[Data — start]

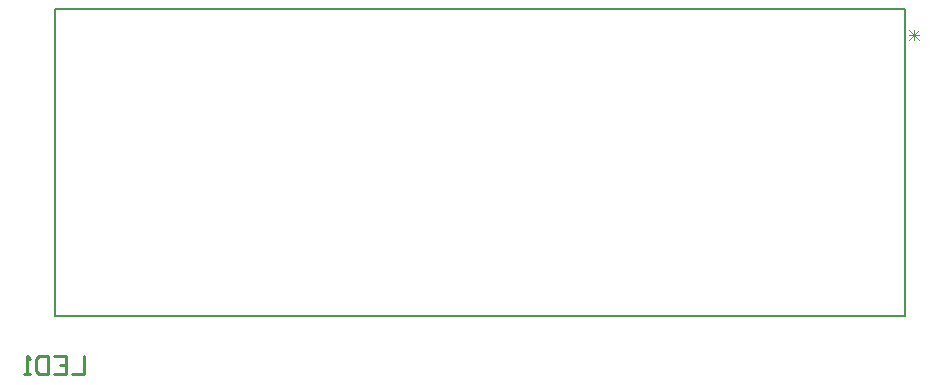
<source format=gbr>
G04*
G04 #@! TF.GenerationSoftware,Altium Limited,Altium Designer,23.2.1 (34)*
G04*
G04 Layer_Color=32896*
%FSLAX25Y25*%
%MOIN*%
G70*
G04*
G04 #@! TF.SameCoordinates,78BCBE2E-08CC-4CAE-8EE4-54C03573570A*
G04*
G04*
G04 #@! TF.FilePolarity,Positive*
G04*
G01*
G75*
%ADD14C,0.01000*%
%ADD46C,0.00600*%
%ADD47C,0.00300*%
D14*
X337997Y368999D02*
Y363001D01*
X333998D01*
X328000Y368999D02*
X331999D01*
Y363001D01*
X328000D01*
X331999Y366000D02*
X329999D01*
X326001Y368999D02*
Y363001D01*
X323002D01*
X322002Y364001D01*
Y367999D01*
X323002Y368999D01*
X326001D01*
X320003Y363001D02*
X318003D01*
X319003D01*
Y368999D01*
X320003Y367999D01*
D46*
X611550Y382330D02*
Y484630D01*
X328450D02*
X611550D01*
X328450Y382330D02*
Y484630D01*
Y382330D02*
X611550D01*
D47*
X616300Y477665D02*
X612968Y474333D01*
X616300D02*
X612968Y477665D01*
X616300Y475999D02*
X612968D01*
X614634Y474333D02*
Y477665D01*
M02*

</source>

[Data — finish]

Task
May I have only the lines from the start of the data through the line containing "X323002Y368999D01*", both included, reproduced exactly and without the pictures?

Output of the exercise
<source format=gbr>
G04*
G04 #@! TF.GenerationSoftware,Altium Limited,Altium Designer,23.2.1 (34)*
G04*
G04 Layer_Color=32896*
%FSLAX25Y25*%
%MOIN*%
G70*
G04*
G04 #@! TF.SameCoordinates,78BCBE2E-08CC-4CAE-8EE4-54C03573570A*
G04*
G04*
G04 #@! TF.FilePolarity,Positive*
G04*
G01*
G75*
%ADD14C,0.01000*%
%ADD46C,0.00600*%
%ADD47C,0.00300*%
D14*
X337997Y368999D02*
Y363001D01*
X333998D01*
X328000Y368999D02*
X331999D01*
Y363001D01*
X328000D01*
X331999Y366000D02*
X329999D01*
X326001Y368999D02*
Y363001D01*
X323002D01*
X322002Y364001D01*
Y367999D01*
X323002Y368999D01*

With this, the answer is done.